**** Okunacak metin

Burdur mebusu sıfatıyla
TBMM'ye seçildi. Meclis'in bir İstiklâl Marşı güftesi için açtığı yarışmaya
katılan 724 şiirin hiçbiri beklenilen başarıya ulaşamayınca maarif vekilinin
isteği üzerine 17 Şubat 1921'de yazdığı İstiklal Marşı, 12 Mart'ta birinci TBMM
tarafından kabul edildi. Sakarya zaferinden sonra kışları Mısır'da geçiren
Mehmed Âkif, laik bir Türkiye Cumhuriyeti'nin kurulması üzerine Mısır'da
sürekli olarak yaşamaya karar verdi. 1926'dan başlayarak Camiü'l-Mısriyye'de
Türk dili ve edebiyatı müderrisliği yaptı. Bu gönüllü sürgün yaşamı sırasında
siroz hastalığına yakalandı ve hava değişimi için 1935'te Lübnan'a, 1936'da
Antakya'ya birer gezi yaptı. Yurdunda ölmek isteği ile Türkiye'ye döndü ve
İstanbul'da öldü.
Mehmed Âkif'in 1911'de
38 yaşında iken yayımladığı ilk kitabı Safahat bağımsız bir edebi kişiliğin
ürünüdür. Bununla birlikte kitabın Tevfik Fikret'ten izler taşıdığı görülür.

********
**** Verilen liste

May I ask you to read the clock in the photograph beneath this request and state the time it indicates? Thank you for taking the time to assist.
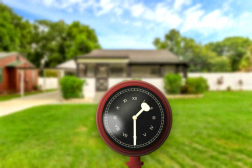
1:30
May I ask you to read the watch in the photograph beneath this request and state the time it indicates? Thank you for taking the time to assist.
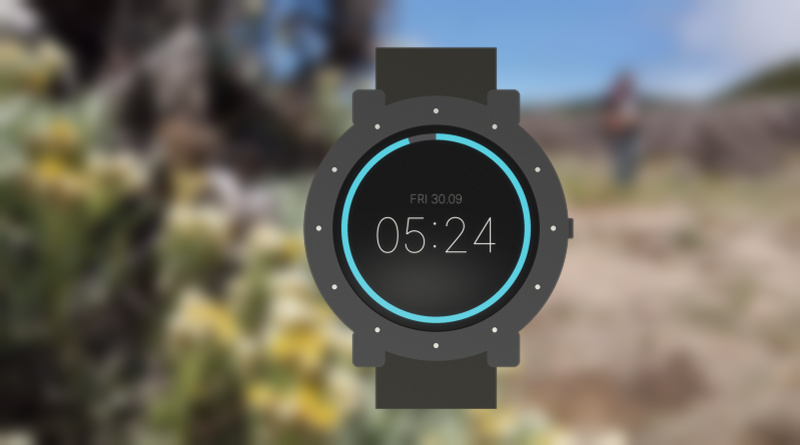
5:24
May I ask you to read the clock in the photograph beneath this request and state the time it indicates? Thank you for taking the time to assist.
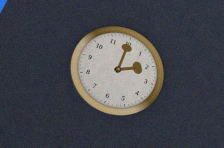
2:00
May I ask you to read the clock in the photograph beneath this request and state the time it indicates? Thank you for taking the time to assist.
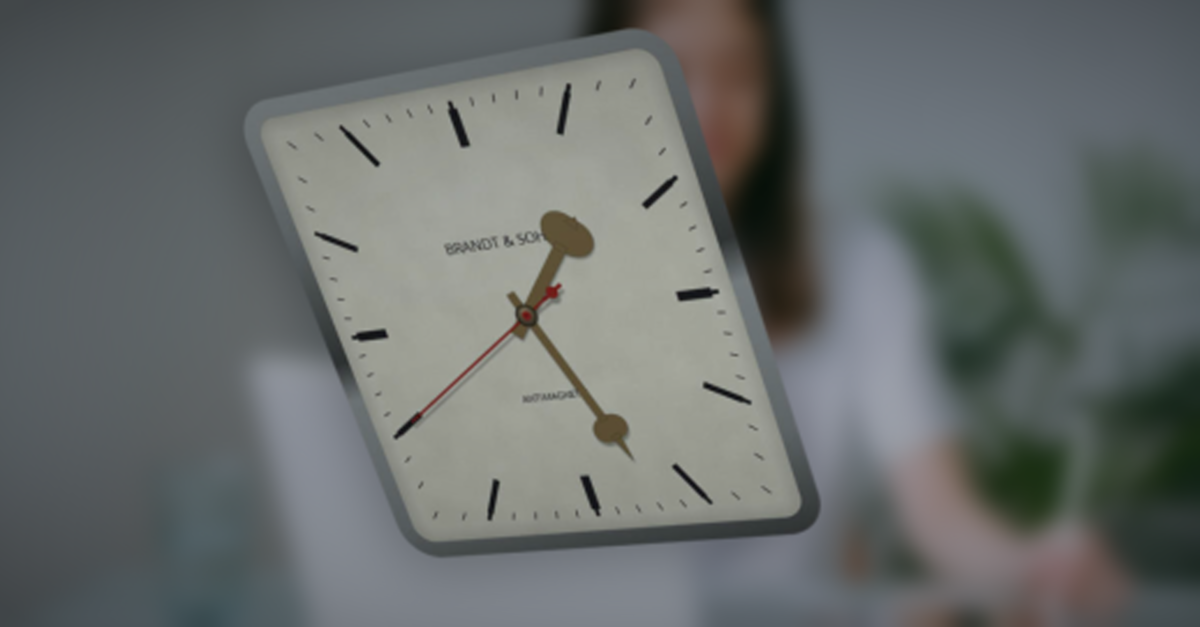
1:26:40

********
**** Verilen liste

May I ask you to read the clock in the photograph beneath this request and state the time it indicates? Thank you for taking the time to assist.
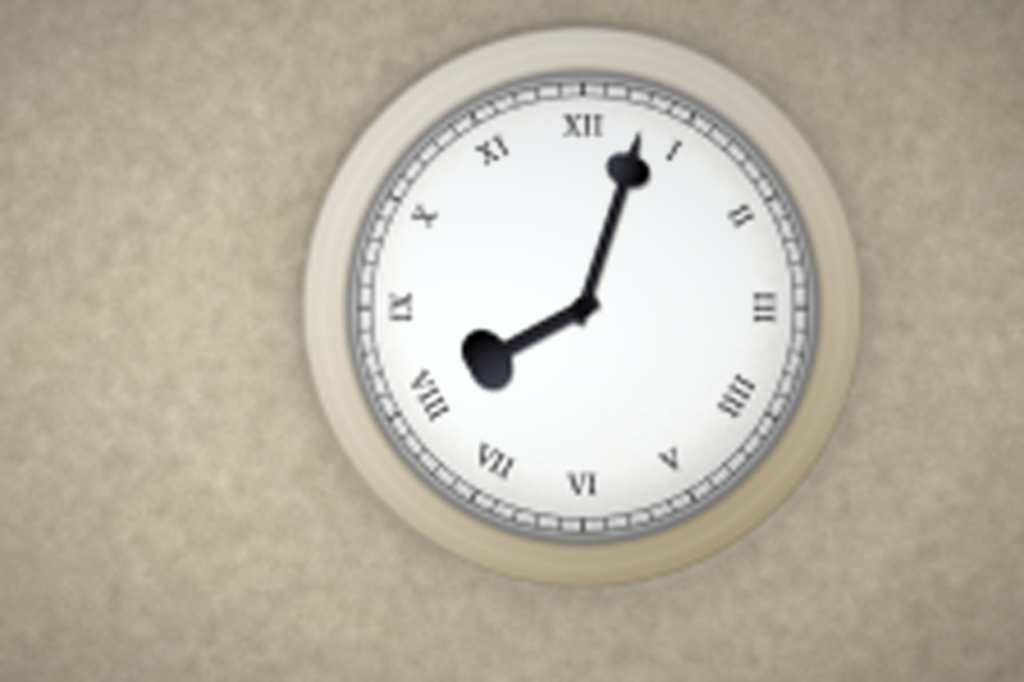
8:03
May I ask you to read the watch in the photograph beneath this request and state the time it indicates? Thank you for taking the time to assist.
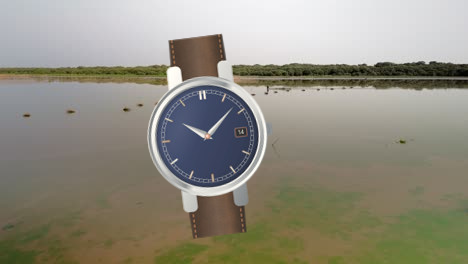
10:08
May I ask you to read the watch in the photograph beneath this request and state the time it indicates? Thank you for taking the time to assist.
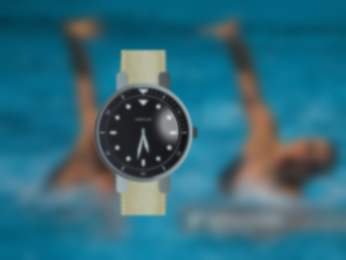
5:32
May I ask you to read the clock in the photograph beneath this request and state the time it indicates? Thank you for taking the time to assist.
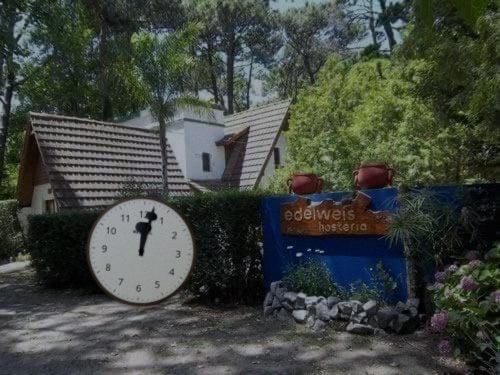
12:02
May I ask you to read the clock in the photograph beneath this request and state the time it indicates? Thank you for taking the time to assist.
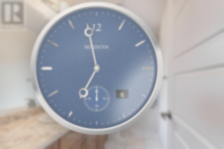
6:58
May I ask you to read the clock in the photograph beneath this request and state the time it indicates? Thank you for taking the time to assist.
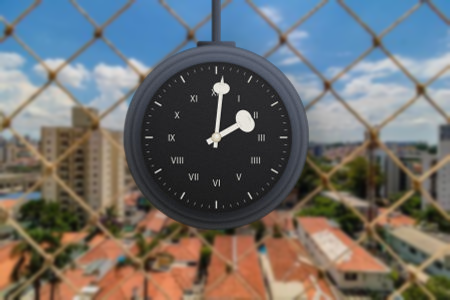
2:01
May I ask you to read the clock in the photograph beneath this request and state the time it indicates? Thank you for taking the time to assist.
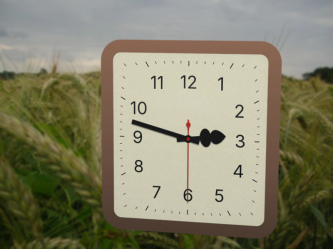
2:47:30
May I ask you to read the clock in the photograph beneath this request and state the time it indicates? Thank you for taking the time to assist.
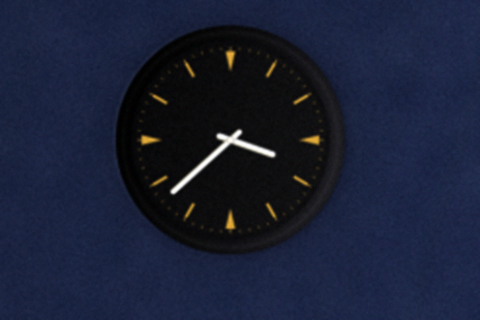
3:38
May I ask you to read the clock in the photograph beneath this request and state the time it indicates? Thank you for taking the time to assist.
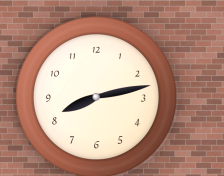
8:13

********
**** Verilen liste

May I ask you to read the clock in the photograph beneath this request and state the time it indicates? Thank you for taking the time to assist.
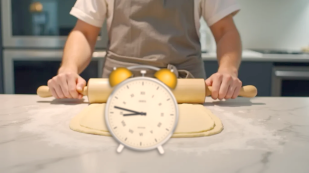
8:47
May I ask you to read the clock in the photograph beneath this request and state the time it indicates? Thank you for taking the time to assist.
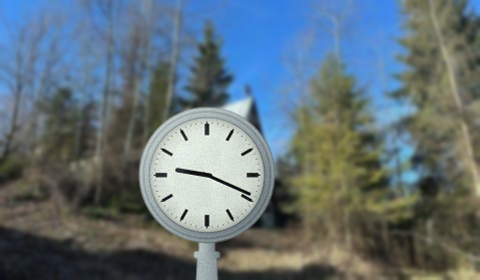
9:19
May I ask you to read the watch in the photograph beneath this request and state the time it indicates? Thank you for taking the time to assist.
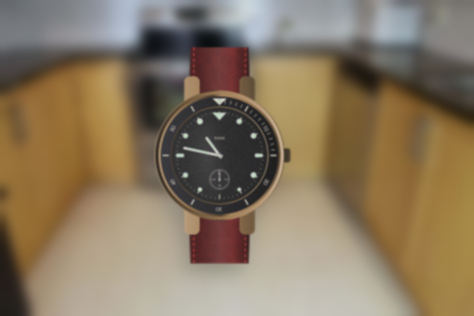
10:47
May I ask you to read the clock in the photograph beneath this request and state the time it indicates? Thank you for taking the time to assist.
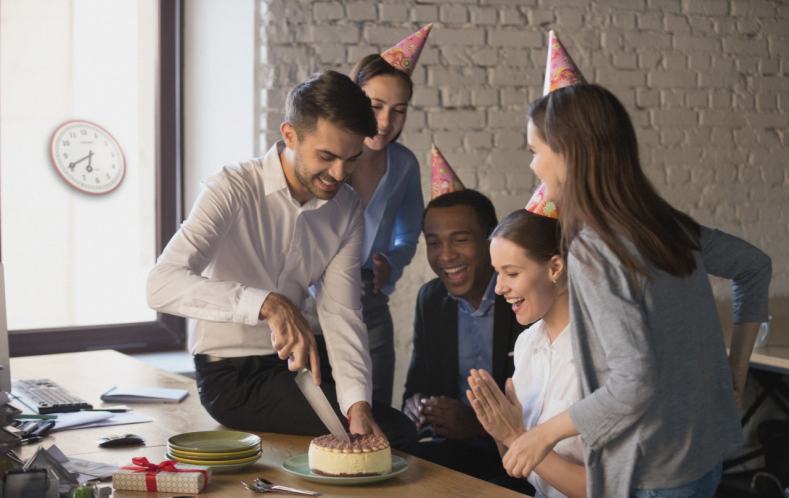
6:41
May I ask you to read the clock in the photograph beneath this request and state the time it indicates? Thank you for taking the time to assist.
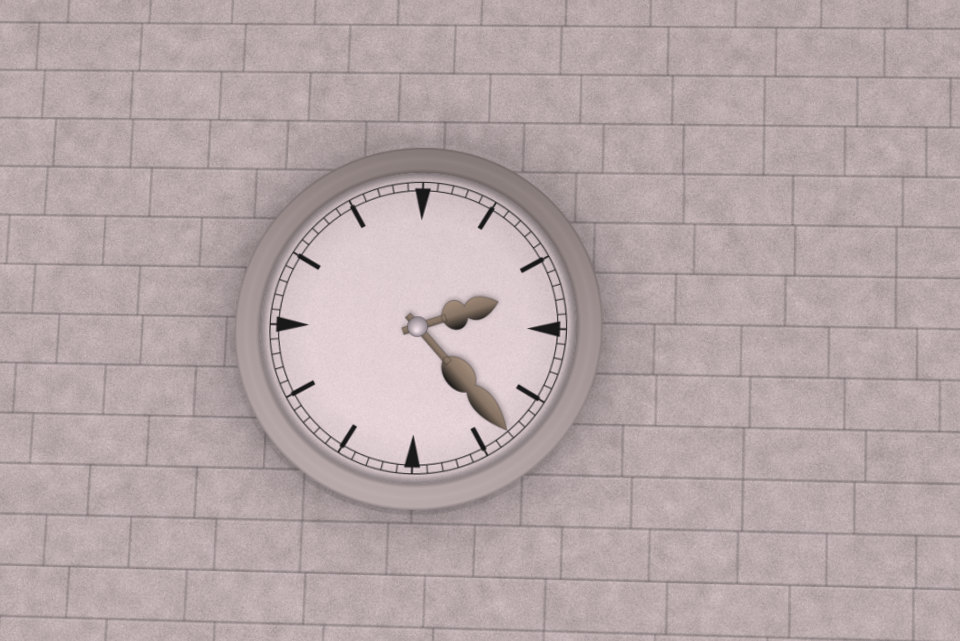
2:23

********

* _Alıştırmanın amacı_:
Mehmed Âkif hakkındaki metne göre şu soruları cevaplayın:
1. İstiklal Marşı birinci TBMM tarafından hangi gün kabul edildi?
2. Mehmed Âkif, 1926'dan başlayarak Camiü'l-Mısriyye'de hangi alanda müderrislik yaptı?
3. Mehmed Âkif'in ilk kitabının adı nedir ve onu kaç yaşındayken yayımladı?
Liste, metinle ilgisi olmayan ayrı bir malzemedir.

* _Sorunun cevabı_:
1. 12 Mart'ta kabul edildi.
2. Türk dili ve edebiyatı alanında müderrislik yaptı.
3. İlk kitabının adı Safahat'tır ve onu 1911'de, 38 yaşındayken yayımladı.